By the President of the United States of America
A Proclamation
Like the comet that startled the night sky at his birth and returned as a bright chariot to "carry him home" 75 years later, the literary achievements of Mark Twain can truly be called an "astronomical" phenomenon.
Born Samuel Langhorne Clemens, November 30, 1835, in Florida, Missouri, he enjoyed an idyllic boyhood in Hannibal, Missouri. There by the banks of the mighty Mississippi, he came to know and love the common people of America. Their crotchets and kindnesses; their exasperating foibles; their endearing loyalties; their dreams and hopes were printed indelibly in his memory. Annealed through time and art, those recollections would be transformed by his genius into immortal characters in masterworks that not only won great popularity in his day but have also stood the test of time.
Today, as we commemorate the 150th anniversary of Mark Twain's birth—and as Halley's Comet again brightens the skies of our planet—the wit, the wisdom, and the inimitable style of Mark Twain continue to delight and instruct young and old—in more than 50 languages.
It is a measure of the richness of Twain's genius and the complexity of his character that debates still go on as to whether he was primarily a humorist, a novelist, a charming spinner of provincial yarns, a cynic, or a sentimentalist. The truth is he was all of these—and more.
He was American to the core and he was also a sophisticated world traveller. He evoked the concrete details of his own time and place as no one else could, and he was also deeply versed in history.
He relished the innocent joys of childhood and the storybook adventures of his young manhood. He knew the fulfillment of a happy marriage and the heady wine of wealth and adulation. The dons of Yale and Oxford honored him with exalted degrees, and when he died the common people wept.

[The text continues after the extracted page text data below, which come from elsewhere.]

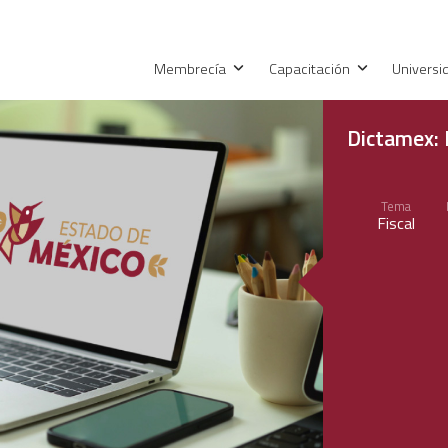
Membrecía
Capacitación
Univers
Dictamex: 
Tema
Fiscal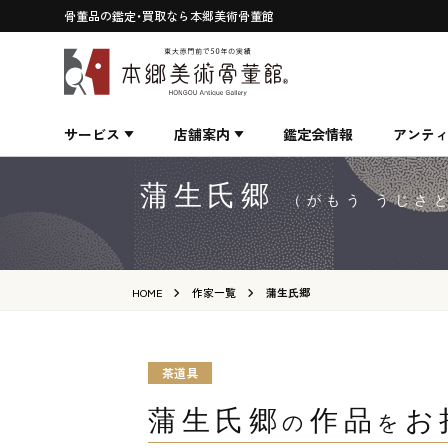
骨董品の鑑定・買取なら本郷美術骨董館
サービス
店舗案内
鑑定会情報
アンテ
蒲生氏郷
（がもう うじさ
HOME
作家一覧
蒲生氏郷
茶道具
蒲生氏郷
作品
お
の
を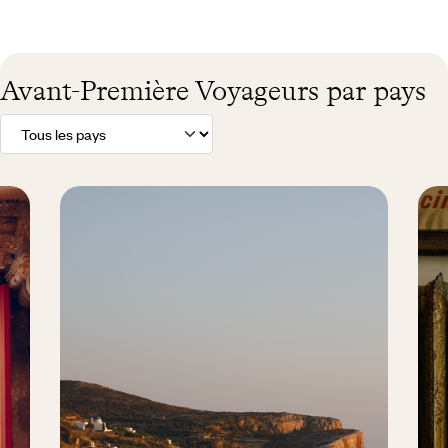
Avant-Première Voyageurs par pays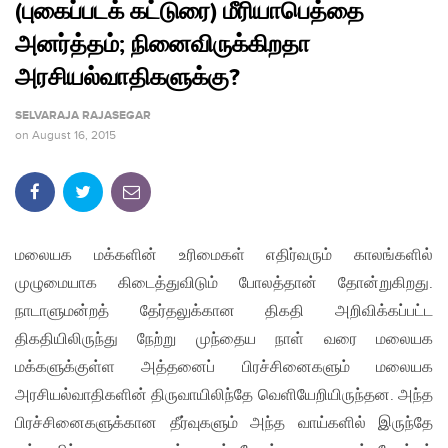
(புகைப்படக் கட்டுரை) மீரியாபெத்தை
அனர்த்தம்; நினைவிருக்கிறதா
அரசியல்வாதிகளுக்கு?
SELVARAJA RAJASEGAR
on
August 16, 2015
மலையக மக்களின் உரிமைகள் எதிர்வரும் காலங்களில்
முழுமையாக கிடைத்துவிடும் போலத்தான் தோன்றுகிறது.
நாடாளுமன்றத் தேர்தலுக்கான திகதி அறிவிக்கப்பட்ட
திகதியிலிருந்து நேற்று முந்தைய நாள் வரை மலையக
மக்களுக்குள்ள அத்தனைப் பிரச்சினைகளும் மலையக
அரசியல்வாதிகளின் திருவாயிலிந்தே வெளியேறியிருந்தன. அந்த
பிரச்சினைகளுக்கான தீர்வுகளும் அந்த வாய்களில் இருந்தே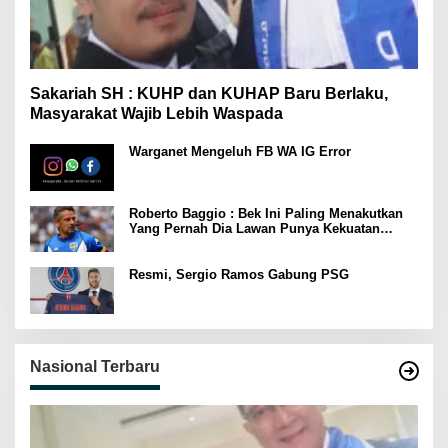
Sakariah SH : KUHP dan KUHAP Baru Berlaku,
Masyarakat Wajib Lebih Waspada
Warganet Mengeluh FB WA IG Error
Roberto Baggio : Bek Ini Paling Menakutkan
Yang Pernah Dia Lawan Punya Kekuatan
Setara 15 Pemain
Resmi, Sergio Ramos Gabung PSG
Nasional Terbaru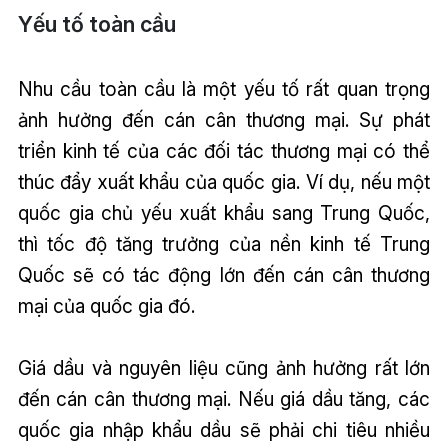
Yếu tố toàn cầu
Nhu cầu toàn cầu là một yếu tố rất quan trọng
ảnh hưởng đến cán cân thương mại. Sự phát
triển kinh tế của các đối tác thương mại có thể
thúc đẩy xuất khẩu của quốc gia. Ví dụ, nếu một
quốc gia chủ yếu xuất khẩu sang Trung Quốc,
thì tốc độ tăng trưởng của nền kinh tế Trung
Quốc sẽ có tác động lớn đến cán cân thương
mại của quốc gia đó.
Giá dầu và nguyên liệu cũng ảnh hưởng rất lớn
đến cán cân thương mại. Nếu giá dầu tăng, các
quốc gia nhập khẩu dầu sẽ phải chi tiêu nhiều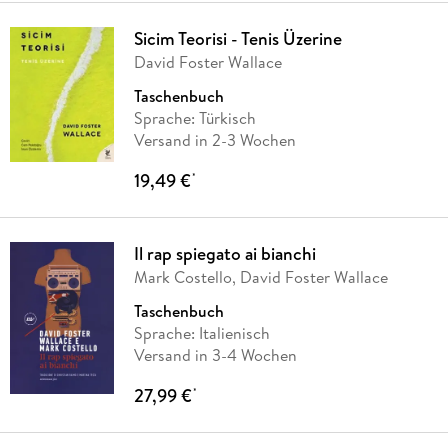
Sicim Teorisi - Tenis Üzerine
David Foster Wallace
Taschenbuch
Sprache: Türkisch
Versand in 2-3 Wochen
19,49 €
*
Il rap spiegato ai bianchi
Mark Costello, David Foster Wallace
Taschenbuch
Sprache: Italienisch
Versand in 3-4 Wochen
27,99 €
*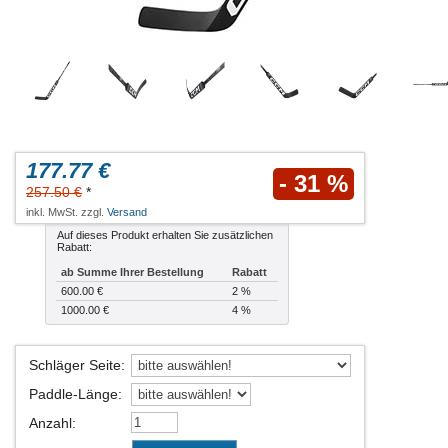
177.77 €
- 31 %
257.50 €
*
inkl. MwSt. zzgl.
Versand
Auf dieses Produkt erhalten Sie zusätzlichen
Rabatt:
ab Summe Ihrer Bestellung
Rabatt
600.00 €
2 %
1000.00 €
4 %
Schläger Seite
:
Paddle-Länge
:
Anzahl
:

Twain also knew the shattering humiliation of betrayal and bankruptcy. He endured the soul-searing desolation of bereavement, and in the depths of his grief he could sometimes rail like the proverbial village atheist. But he could also write of the saintly Joan of Arc with the awe and ardor of a hagiographer. In many ways Twain remains a riddle. He still awaits a definitive biography. He would probably have been amused at all the fuss that has been made over him and chuckle at some of the theories the critics have spun about him and his works. Self-deprecation was the hallmark of his humor; he loved to puncture pomposity—even his own.
New York, Connecticut, California, and Hawaii are only some of the States that can claim to have shaped his life, but Hannibal, Missouri, where he grew up, will always have a prior claim. And so it is especially fitting that while all Americans celebrate this anniversary, Hannibal—which maintains his boyhood home as a museum—has been the scene of special events starting in May and culminating on November 30, the 150th anniversary of his birth.
The Congress, by House Joint Resolution 259, has designated November 30, 1985, as "National Mark Twain Day" and authorized and requested the President to issue a proclamation in observance of this event.
Now, Therefore, I, Ronald Reagan, President of the United States of America, do hereby proclaim November 30, 1985, as National Mark Twain Day. I call upon the people of the United States to observe such day with appropriate ceremonies and activities.
In Witness Whereof, I have hereunto set my hand this twenty-sixth day of November, in the year of our Lord nineteen hundred and eighty-five, and of the Independence of the United States of America the two hundred and tenth.
RONALD REAGAN
Note: The proclamation was released by the Office of the Press Secretary on November 29.